Task instructions → Return each of the items below word for word, changing nothing.

Stored data:

Segment Open

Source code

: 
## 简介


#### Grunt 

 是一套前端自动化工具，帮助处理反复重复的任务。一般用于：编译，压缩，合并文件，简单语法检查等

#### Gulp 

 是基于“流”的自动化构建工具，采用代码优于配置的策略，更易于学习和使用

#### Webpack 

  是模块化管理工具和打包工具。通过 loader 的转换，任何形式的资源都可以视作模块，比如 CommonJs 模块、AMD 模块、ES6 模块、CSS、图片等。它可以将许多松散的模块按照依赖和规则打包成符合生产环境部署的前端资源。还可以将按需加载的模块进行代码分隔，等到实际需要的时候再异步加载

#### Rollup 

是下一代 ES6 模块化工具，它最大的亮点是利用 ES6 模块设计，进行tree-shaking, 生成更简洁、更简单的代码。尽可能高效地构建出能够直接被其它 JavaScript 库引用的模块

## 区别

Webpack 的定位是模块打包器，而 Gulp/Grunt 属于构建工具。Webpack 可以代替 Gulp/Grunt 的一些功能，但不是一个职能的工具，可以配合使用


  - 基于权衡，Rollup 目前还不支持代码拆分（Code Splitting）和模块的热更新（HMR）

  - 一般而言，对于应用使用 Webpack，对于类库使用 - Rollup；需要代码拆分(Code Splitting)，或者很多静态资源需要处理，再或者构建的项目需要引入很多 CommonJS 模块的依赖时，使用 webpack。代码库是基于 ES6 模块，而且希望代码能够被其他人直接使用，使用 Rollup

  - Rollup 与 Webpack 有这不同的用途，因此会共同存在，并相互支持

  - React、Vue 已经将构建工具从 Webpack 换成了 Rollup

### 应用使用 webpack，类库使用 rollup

Segment Closed

Task answer →
Source code

: 
## 简介


#### Grunt 

 是一套前端自动化工具，帮助处理反复重复的任务。一般用于：编译，压缩，合并文件，简单语法检查等

#### Gulp 

 是基于“流”的自动化构建工具，采用代码优于配置的策略，更易于学习和使用

#### Webpack 

  是模块化管理工具和打包工具。通过 loader 的转换，任何形式的资源都可以视作模块，比如 CommonJs 模块、AMD 模块、ES6 模块、CSS、图片等。它可以将许多松散的模块按照依赖和规则打包成符合生产环境部署的前端资源。还可以将按需加载的模块进行代码分隔，等到实际需要的时候再异步加载

#### Rollup 

是下一代 ES6 模块化工具，它最大的亮点是利用 ES6 模块设计，进行tree-shaking, 生成更简洁、更简单的代码。尽可能高效地构建出能够直接被其它 JavaScript 库引用的模块

## 区别

Webpack 的定位是模块打包器，而 Gulp/Grunt 属于构建工具。Webpack 可以代替 Gulp/Grunt 的一些功能，但不是一个职能的工具，可以配合使用


  - 基于权衡，Rollup 目前还不支持代码拆分（Code Splitting）和模块的热更新（HMR）

  - 一般而言，对于应用使用 Webpack，对于类库使用 - Rollup；需要代码拆分(Code Splitting)，或者很多静态资源需要处理，再或者构建的项目需要引入很多 CommonJS 模块的依赖时，使用 webpack。代码库是基于 ES6 模块，而且希望代码能够被其他人直接使用，使用 Rollup

  - Rollup 与 Webpack 有这不同的用途，因此会共同存在，并相互支持

  - React、Vue 已经将构建工具从 Webpack 换成了 Rollup

### 应用使用 webpack，类库使用 rollup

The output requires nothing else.